The charms of the North Woods do not disappoint Paul. He and his wife live and work in Ely, Minnesota, at the edge of the Boundary Waters Canoe Area. His many family ties bind Paul, to Mother in particular, who is getting on in years. And to Marie’s daughter, who marries and has five kids in quick succession! Living near the Mikkelson home base also ties Paul to his sisters: Hanna, whose partner Faith, runs a cheese-making operation in New York; Ellie, the eldest, who teaches English in St. Paul; and Kristen, a nurse married to a farmer. He finds he must also pay attention to his legs, since he had polio as a child and has been active all his life.

At our house in San Rafael there have been lots of things to watch this summer. One day recently I found the mother mourning dove and her two scrawny fledglings sitting on a fence not five feet from my front door. We’ve been aware of them, as the nest was in a gutter at the edge of the roof. Last night I walked up the hill a little ways with the doe and her two fawns we’ve been watching just ahead of me.
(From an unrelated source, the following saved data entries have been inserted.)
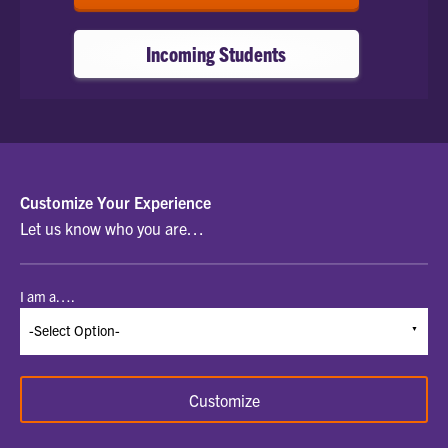
Incoming Students
SELECT
Customize Your Experience
Let us know who you are…
A
STUDENT
I am a….
TYPE
TO
BEGIN
Customize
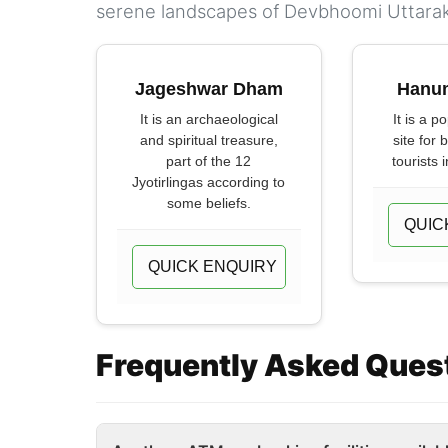
serene landscapes of Devbhoomi Uttara
Jageshwar Dham
Hanu
It is an archaeological
It is a p
and spiritual treasure,
site for 
part of the 12
tourists i
Jyotirlingas according to
some beliefs.
QUIC
QUICK ENQUIRY
Frequently Asked Ques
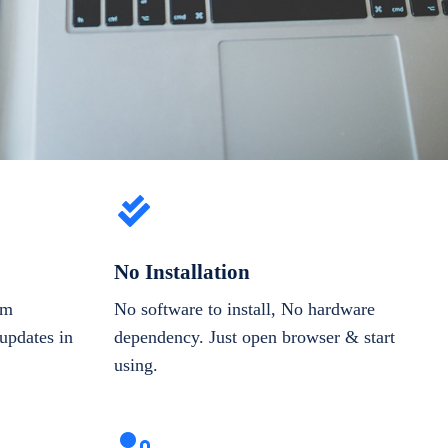
No Installation
om
No software to install, No hardware
updates in
dependency. Just open browser & start
using.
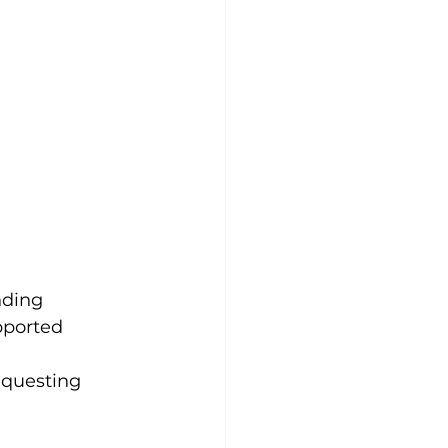
nding
pported
equesting 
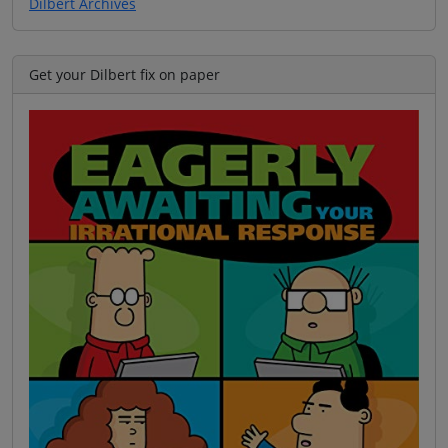
Dilbert Archives
Get your Dilbert fix on paper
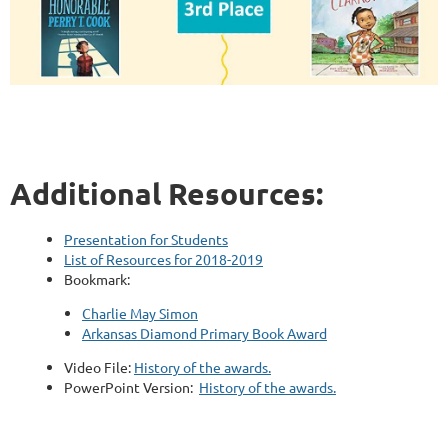
Additional Resources:
Presentation for Students
List of Resources for 2018-2019
Bookmark:
Charlie May Simon
Arkansas Diamond Primary Book Award
Video File:
History of the awards.
PowerPoint Version:
History of the awards.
The fawns still have their spots! I saw a jackrabbit, with its incredibly large ears at the edge of a stand of manzanita, which pleased me. I hadn’t seen one for a while. We also love the crickets, who begin to sing in the middle of July and continue into November. A few owls are around too, as the moon comes into its fullness.

I’ve been re-reading the entries Virginia Woolf’s husband Leonard selected from her voluminous notebooks and published in 1954 as A Writer’s Diary. In late November of 1932, she conceived what she first thought of as an essay-novel and finally became The Years. She was terribly excited by it, wanting to write into it some of the things she felt about women. “It’s to take in everything, sex, education, life etc: and come, with the most powerful and agile leaps, like a chamois, across precipices from 1880 to here and now. That’s the notion anyhow, and I have been in such a haze and dream and intoxication, declaiming phrases, seeing scenes, as I walk up Southampton Row,” she writes. It is a wonderful book and has been of much inspiration to me.